[[ RECORDS SUPPLIED open ]]

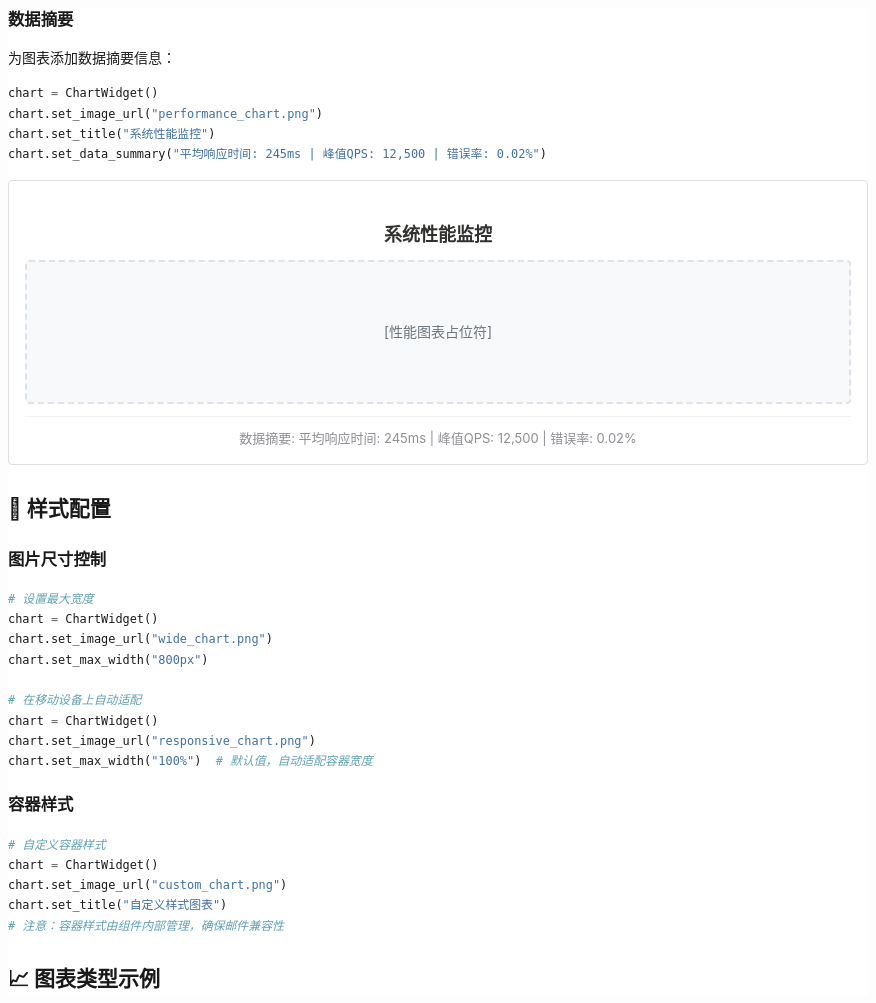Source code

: ### 数据摘要

为图表添加数据摘要信息：

```python
chart = ChartWidget()
chart.set_image_url("performance_chart.png")
chart.set_title("系统性能监控")
chart.set_data_summary("平均响应时间: 245ms | 峰值QPS: 12,500 | 错误率: 0.02%")
```

<div style="background: #ffffff; border: 1px solid #e1dfdd; border-radius: 4px; padding: 16px; margin: 16px 0; text-align: center;">
    <h3 style="color: #323130; margin-bottom: 12px; font-size: 18px; font-weight: 600;">系统性能监控</h3>
    <div style="background: #f8f9fa; padding: 60px 20px; border-radius: 4px; border: 2px dashed #dee2e6; color: #6c757d;">
        [性能图表占位符]
    </div>
    <div style="font-size: 13px; color: #8e8e93; margin-top: 12px; padding-top: 12px; border-top: 1px solid #f3f2f1;">
        数据摘要: 平均响应时间: 245ms | 峰值QPS: 12,500 | 错误率: 0.02%
    </div>
</div>

## 🎨 样式配置

### 图片尺寸控制

```python
# 设置最大宽度
chart = ChartWidget()
chart.set_image_url("wide_chart.png")
chart.set_max_width("800px")

# 在移动设备上自动适配
chart = ChartWidget()
chart.set_image_url("responsive_chart.png")
chart.set_max_width("100%")  # 默认值，自动适配容器宽度
```

### 容器样式

```python
# 自定义容器样式
chart = ChartWidget()
chart.set_image_url("custom_chart.png")
chart.set_title("自定义样式图表")
# 注意：容器样式由组件内部管理，确保邮件兼容性
```

## 📈 图表类型示例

[[ RECORDS SUPPLIED closed ]]

• _WORK ITEM_:
Every line in the data above that contains "size" needs to be copied.

• _RESPONSE TO THIS EXERCISE_:
    <h3 style="color: #323130; margin-bottom: 12px; font-size: 18px; font-weight: 600;">系统性能监控</h3>
    <div style="font-size: 13px; color: #8e8e93; margin-top: 12px; padding-top: 12px; border-top: 1px solid #f3f2f1;">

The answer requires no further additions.